Gramatura Alta 17/04/2017
Terror juvenil
Embora a sinopse de ESTRELA DA MANHÃ descreva uma história de terror, o que você encontra na leitura é algo um pouco diferente. Realmente existem rituais, demônios e mortes, mas com uma roupagem totalmente infantil (não pejorativamente), que assemelha a história com um episódio de SUPERNATURAL, ou algum daqueles filmes antigos de adolescentes que passam na televisão de tarde.
Na verdade, é complicado definir a faixa etária do público alvo de ESTRELA DA MANHÃ. Ele pode afastar as crianças, por causa das mortes pesadas de alguns personagens, e pode afastar os adolescentes, pela necessidade de uma enorme crença na forma como o autor aborda o contato de Rafael, nosso protagonista de onze anos de idade, com o mundo do além. Ou o inverso, e agradar.
Rafael, para conseguir se livrar de um garoto de quem sofre bullyng diário, descobre um aplicativo para celular chamado Pé na Tumba, que oferece vários demônios de aluguel para resolverem os problemas do cliente. Para contratar o serviço, basta a pessoa realizar o pagamento com um cartão de crédito, aceitar o contrato, e a criatura é enviada pelo celular. Um desses demônios, o Estrela da Manhã, tem a função de proteger uma pessoa de sete pessoas durante sete dias.
Assim, Rafael usa o cartão do irmão mais velho, aluga Estrela da Morte, e entrega para o demônio o nome de seis pessoas que o tratavam mal, como o garoto do bullyng e a sua professora, ou que não lhe davam atenção, como a sua mãe e o seu irmão. Só que no primeiro dia, a primeira pessoa morre. E depois, a segunda. Logo, Rafael percebe o tipo de proteção que Estrela da Manhã oferece, é uma proteção bem definitiva. O garoto começa, então, a correr contra o tempo para tentar anular o contrato e salvar as pessoas que ainda restam da lista que passou para o demônio.

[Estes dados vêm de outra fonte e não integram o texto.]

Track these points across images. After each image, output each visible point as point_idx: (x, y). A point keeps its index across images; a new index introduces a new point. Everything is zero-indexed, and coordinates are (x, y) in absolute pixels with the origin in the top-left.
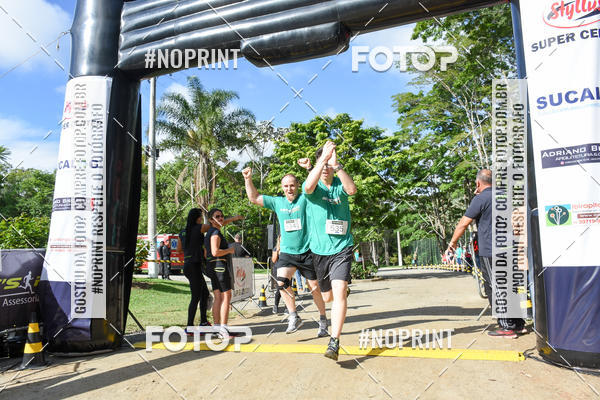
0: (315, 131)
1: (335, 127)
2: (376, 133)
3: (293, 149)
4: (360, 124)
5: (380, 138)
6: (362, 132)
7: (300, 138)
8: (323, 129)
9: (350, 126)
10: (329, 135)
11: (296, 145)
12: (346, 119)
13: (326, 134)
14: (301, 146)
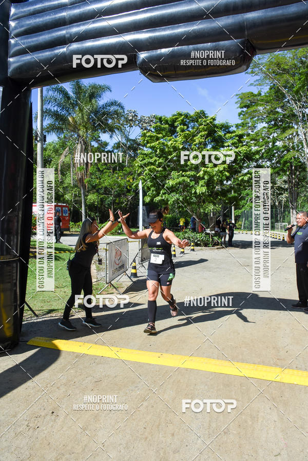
0: (176, 124)
1: (193, 121)
2: (226, 128)
3: (158, 139)
4: (214, 119)
5: (229, 132)
6: (215, 126)
7: (164, 129)
8: (183, 123)
9: (205, 121)
10: (188, 127)
11: (160, 135)
12: (202, 114)
13: (185, 127)
14: (164, 136)
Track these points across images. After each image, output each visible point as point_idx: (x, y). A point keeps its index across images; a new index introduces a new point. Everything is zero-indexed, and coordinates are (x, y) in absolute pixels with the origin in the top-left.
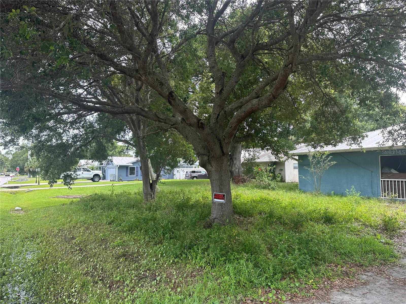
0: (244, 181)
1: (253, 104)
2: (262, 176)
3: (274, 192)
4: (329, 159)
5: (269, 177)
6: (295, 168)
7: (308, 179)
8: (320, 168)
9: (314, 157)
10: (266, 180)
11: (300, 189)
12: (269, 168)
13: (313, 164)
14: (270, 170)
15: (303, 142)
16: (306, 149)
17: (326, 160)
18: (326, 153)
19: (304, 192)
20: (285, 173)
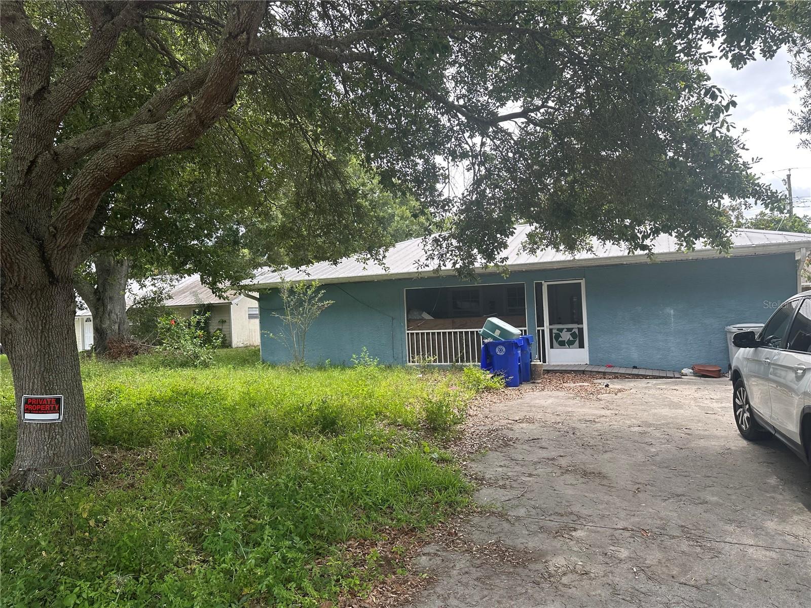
0: (133, 352)
1: (142, 136)
2: (179, 338)
3: (208, 371)
4: (319, 296)
5: (195, 338)
6: (251, 316)
7: (280, 338)
8: (303, 314)
9: (291, 291)
10: (189, 347)
11: (263, 360)
12: (194, 319)
13: (289, 307)
14: (198, 323)
15: (265, 264)
16: (276, 276)
17: (313, 298)
18: (313, 283)
19: (273, 365)
20: (230, 328)
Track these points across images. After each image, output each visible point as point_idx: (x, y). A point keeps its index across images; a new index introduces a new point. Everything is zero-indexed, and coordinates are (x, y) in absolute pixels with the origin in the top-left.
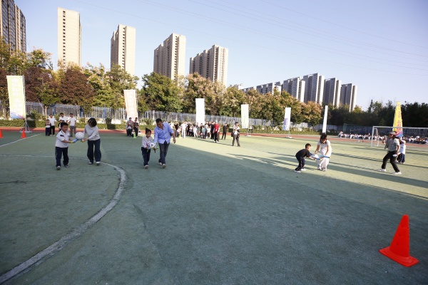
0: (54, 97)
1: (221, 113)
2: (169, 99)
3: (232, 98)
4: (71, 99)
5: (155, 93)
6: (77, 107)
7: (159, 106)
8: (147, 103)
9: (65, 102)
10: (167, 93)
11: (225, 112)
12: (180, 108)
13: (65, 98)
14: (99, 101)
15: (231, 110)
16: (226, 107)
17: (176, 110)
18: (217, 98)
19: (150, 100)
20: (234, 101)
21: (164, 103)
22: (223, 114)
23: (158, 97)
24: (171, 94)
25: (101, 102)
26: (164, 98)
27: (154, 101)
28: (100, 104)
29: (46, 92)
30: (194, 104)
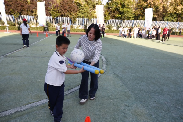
0: (57, 13)
1: (165, 19)
2: (125, 10)
3: (178, 6)
4: (65, 14)
5: (115, 6)
6: (68, 19)
7: (117, 15)
8: (109, 14)
9: (62, 16)
10: (123, 6)
11: (169, 18)
12: (132, 16)
13: (62, 13)
14: (80, 14)
15: (175, 16)
16: (171, 14)
17: (129, 18)
18: (163, 7)
19: (111, 11)
20: (179, 8)
21: (121, 13)
22: (167, 20)
23: (117, 9)
24: (126, 6)
25: (82, 15)
26: (121, 10)
27: (114, 12)
28: (81, 16)
29: (53, 10)
30: (144, 13)
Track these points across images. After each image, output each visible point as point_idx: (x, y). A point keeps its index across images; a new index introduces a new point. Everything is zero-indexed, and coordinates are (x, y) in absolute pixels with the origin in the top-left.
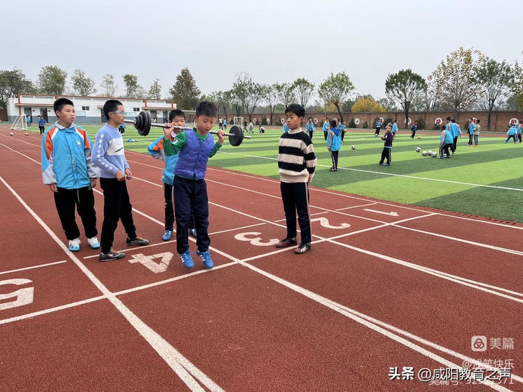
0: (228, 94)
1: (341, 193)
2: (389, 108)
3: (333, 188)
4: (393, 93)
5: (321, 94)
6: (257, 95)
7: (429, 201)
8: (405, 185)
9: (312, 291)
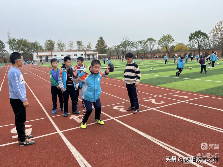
0: (119, 46)
1: (164, 88)
2: (192, 48)
3: (161, 86)
4: (193, 41)
5: (159, 44)
6: (131, 46)
7: (204, 91)
8: (194, 83)
9: (142, 131)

Rafael e Renata, a menina que gosta dele, e de quem ele gosta, são opostos em termos de coragem e esperteza. Ela apresenta para ele as respostas corretas para a situação do bullyng, mas o garoto, por covardia, não aceita e passa a buscar a solução menos óbvia. Algumas atitudes dos dois vão além do que uma criança de onze anos faria, ou pensaria, mas isso não chega a atrapalhar a leitura, ou a veracidade dos personagens.
A mesma coisa em relação ao irmão mais velho, Beto, e a namorada, Darla. Eles são o casal mais velho que, aos poucos, descobrem o que está acontecendo, reconhecem as próprias falhas pela falta que fazem ao Rafael, e acabam entrando na aventura para ajudarem o casal mais jovem a destruir Estrela da Manhã. Por essa união, entre crianças e adolescentes, contra forças sobrenaturais, que acontece a similaridade com os filmes de aventura dos anos oitenta. E isso é ótimo!

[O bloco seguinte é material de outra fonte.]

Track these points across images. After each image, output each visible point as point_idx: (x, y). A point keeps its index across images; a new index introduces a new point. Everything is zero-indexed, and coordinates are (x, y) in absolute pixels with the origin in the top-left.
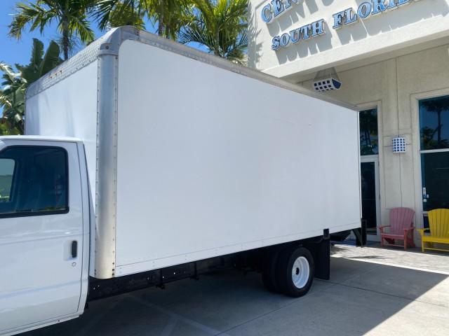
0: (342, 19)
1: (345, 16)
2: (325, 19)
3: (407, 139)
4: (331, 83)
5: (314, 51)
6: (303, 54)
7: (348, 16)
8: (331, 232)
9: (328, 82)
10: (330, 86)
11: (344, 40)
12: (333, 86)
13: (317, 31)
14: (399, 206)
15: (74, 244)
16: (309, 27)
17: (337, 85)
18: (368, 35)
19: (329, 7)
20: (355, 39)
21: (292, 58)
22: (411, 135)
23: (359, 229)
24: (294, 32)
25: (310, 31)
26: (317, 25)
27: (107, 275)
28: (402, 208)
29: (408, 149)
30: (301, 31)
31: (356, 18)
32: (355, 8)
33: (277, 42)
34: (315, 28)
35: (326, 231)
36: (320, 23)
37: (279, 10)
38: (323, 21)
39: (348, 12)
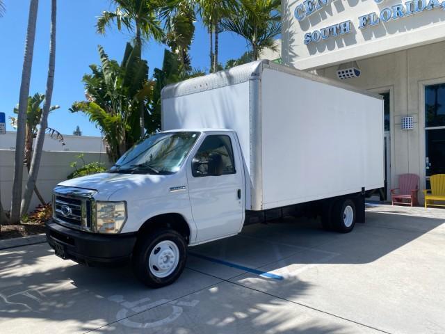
0: (366, 21)
1: (369, 19)
2: (352, 20)
3: (415, 118)
4: (353, 72)
5: (340, 46)
6: (331, 48)
7: (372, 19)
8: (366, 189)
9: (351, 71)
10: (352, 74)
11: (367, 37)
12: (354, 75)
13: (345, 30)
14: (407, 172)
15: (239, 192)
16: (338, 26)
17: (357, 73)
18: (387, 33)
19: (354, 8)
20: (376, 37)
21: (322, 50)
22: (418, 114)
23: (382, 188)
24: (325, 30)
25: (338, 30)
26: (345, 25)
27: (259, 208)
28: (408, 174)
29: (415, 126)
30: (331, 30)
31: (378, 21)
32: (378, 13)
33: (309, 38)
34: (343, 28)
35: (363, 189)
36: (347, 24)
37: (311, 10)
38: (350, 22)
39: (372, 16)
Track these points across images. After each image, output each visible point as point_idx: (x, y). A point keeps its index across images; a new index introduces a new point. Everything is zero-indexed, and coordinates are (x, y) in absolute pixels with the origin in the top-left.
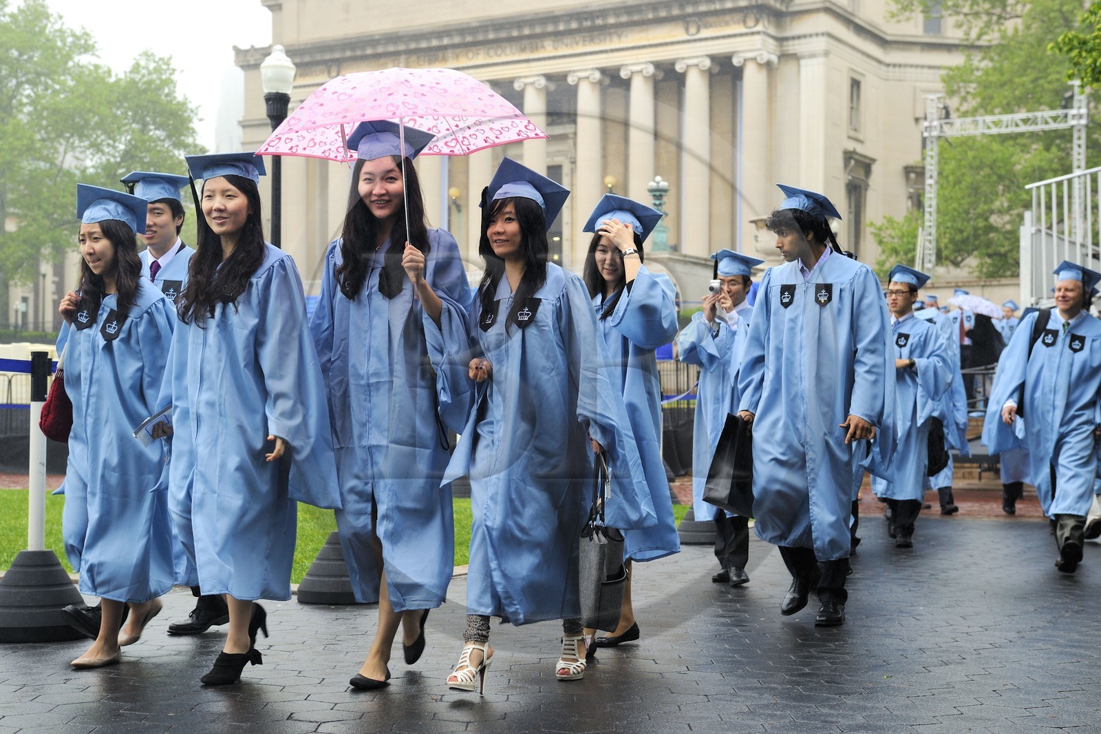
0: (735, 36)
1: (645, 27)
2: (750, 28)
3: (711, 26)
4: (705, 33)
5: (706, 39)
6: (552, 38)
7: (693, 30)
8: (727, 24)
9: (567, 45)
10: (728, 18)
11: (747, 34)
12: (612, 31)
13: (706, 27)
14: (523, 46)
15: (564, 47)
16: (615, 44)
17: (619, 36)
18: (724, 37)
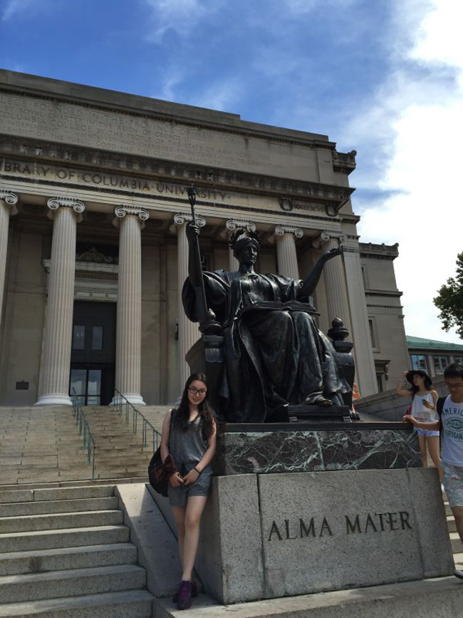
0: (321, 218)
1: (246, 195)
2: (332, 216)
3: (300, 207)
4: (295, 211)
5: (299, 216)
6: (158, 182)
7: (286, 207)
8: (313, 209)
9: (172, 192)
10: (313, 205)
11: (330, 220)
12: (216, 190)
13: (297, 207)
14: (124, 182)
15: (168, 192)
16: (219, 200)
17: (223, 197)
18: (313, 217)
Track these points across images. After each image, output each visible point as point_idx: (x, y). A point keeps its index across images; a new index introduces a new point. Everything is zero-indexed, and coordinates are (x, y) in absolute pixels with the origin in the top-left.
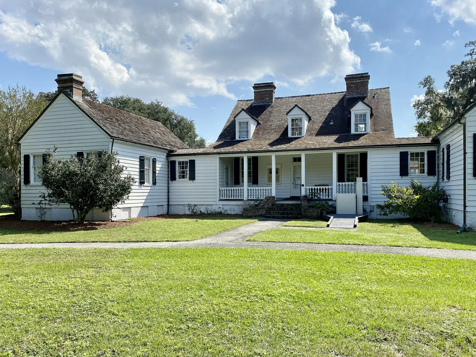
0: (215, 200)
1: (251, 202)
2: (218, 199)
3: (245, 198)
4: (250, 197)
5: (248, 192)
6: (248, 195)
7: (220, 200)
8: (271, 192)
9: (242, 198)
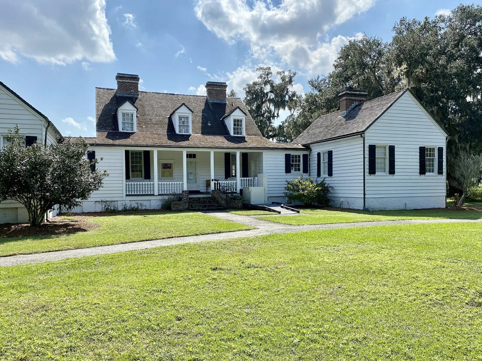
0: (121, 195)
1: (164, 197)
2: (125, 194)
3: (156, 193)
4: (160, 192)
5: (159, 187)
6: (159, 190)
7: (127, 195)
8: (183, 187)
9: (152, 193)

Toda o contato e controle do demônio é feito pelo celular, de forma bem semelhante aos aplicativos que nós usamos diariamente. Isso não é um defeito. Eu mesmo achei divertido o autor usar algo tão presente nas nossas vidas como uma forma de controle das criaturas vindas do inferno. O leitor pode até considerar isso uma crítica à quantidade de serviços oferecidos pelos aplicativos, pela Internet e redes sociais.

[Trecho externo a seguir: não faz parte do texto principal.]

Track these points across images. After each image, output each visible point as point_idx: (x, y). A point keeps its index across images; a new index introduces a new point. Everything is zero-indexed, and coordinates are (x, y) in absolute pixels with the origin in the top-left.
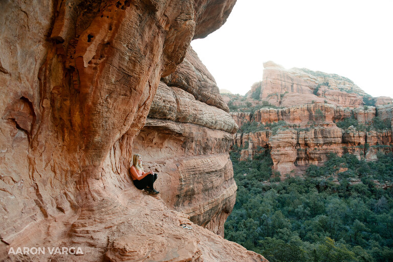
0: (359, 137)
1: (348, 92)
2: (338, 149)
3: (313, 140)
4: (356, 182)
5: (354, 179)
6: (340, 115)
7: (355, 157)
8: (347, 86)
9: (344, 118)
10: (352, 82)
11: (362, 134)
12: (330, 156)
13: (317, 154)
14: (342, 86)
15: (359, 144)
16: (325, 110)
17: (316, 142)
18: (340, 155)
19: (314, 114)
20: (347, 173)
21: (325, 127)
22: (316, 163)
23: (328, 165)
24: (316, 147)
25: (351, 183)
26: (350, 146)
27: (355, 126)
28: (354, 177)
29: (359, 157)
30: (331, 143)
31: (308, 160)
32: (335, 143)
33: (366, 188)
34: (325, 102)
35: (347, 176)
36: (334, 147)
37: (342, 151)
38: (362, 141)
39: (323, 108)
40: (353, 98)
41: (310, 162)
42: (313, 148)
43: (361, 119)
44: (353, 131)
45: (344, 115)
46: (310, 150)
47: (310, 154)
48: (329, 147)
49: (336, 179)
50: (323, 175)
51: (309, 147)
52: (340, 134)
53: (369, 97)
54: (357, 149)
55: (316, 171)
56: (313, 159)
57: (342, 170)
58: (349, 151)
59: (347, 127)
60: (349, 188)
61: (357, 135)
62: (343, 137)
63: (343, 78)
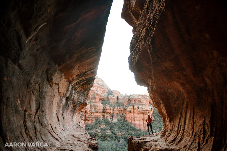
0: (110, 110)
1: (101, 86)
2: (100, 115)
3: (90, 110)
4: (109, 133)
5: (107, 131)
6: (102, 98)
7: (108, 119)
8: (101, 83)
9: (103, 100)
10: (103, 81)
11: (112, 108)
12: (97, 119)
13: (91, 117)
14: (99, 82)
15: (110, 113)
16: (96, 95)
17: (91, 111)
18: (101, 118)
19: (90, 96)
20: (104, 128)
21: (96, 103)
22: (90, 122)
23: (96, 124)
24: (91, 114)
25: (106, 133)
26: (106, 114)
27: (109, 104)
28: (107, 130)
29: (110, 120)
30: (97, 112)
31: (86, 121)
32: (99, 112)
33: (113, 136)
34: (96, 91)
35: (105, 130)
36: (99, 114)
37: (103, 116)
38: (111, 112)
39: (95, 94)
40: (104, 89)
41: (87, 122)
42: (89, 114)
43: (111, 101)
44: (107, 106)
45: (104, 98)
46: (87, 115)
47: (87, 117)
48: (96, 114)
49: (99, 131)
50: (93, 129)
51: (87, 114)
52: (102, 108)
53: (110, 90)
54: (109, 116)
55: (90, 127)
56: (88, 120)
57: (102, 127)
58: (105, 116)
59: (105, 104)
60: (106, 136)
61: (109, 109)
62: (103, 110)
63: (100, 78)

Existem outras críticas leves no enredo, com o próprio bullyng, a falta de atenção familiar e a solidão, além das mensagens morais, como a força interior que surge nos piores momentos, o aprendizado através dos erros, o arrependimento quando as faltas são compreendidas. Mas tudo isso é feito de forma muito sútil, sem muito aprofundamento. E isso, novamente, não é um defeito, uma vez que essa não é a proposta do livro.
A proposta de ESTRELA DA MANHÃ é, principalmente, divertir, sem compromisso, com algumas mensagens como brinde. E isso, a obra consegue, mas para um público que consiga aceitar a ideia do celular como forma de contato com o além, e não se incomodar com as mortes sangrentas da maioria dos personagens. Para quem aprecia uma boa aventura, com pequenas doses de terror, e tenha liberdade criativa, é uma ótima pedida. Para quem não tem assim tanta criatividade, bem, sugiro que exercite esse lado do cérebro, porque sonhar, mesmo com o absurdo, é sempre gostoso.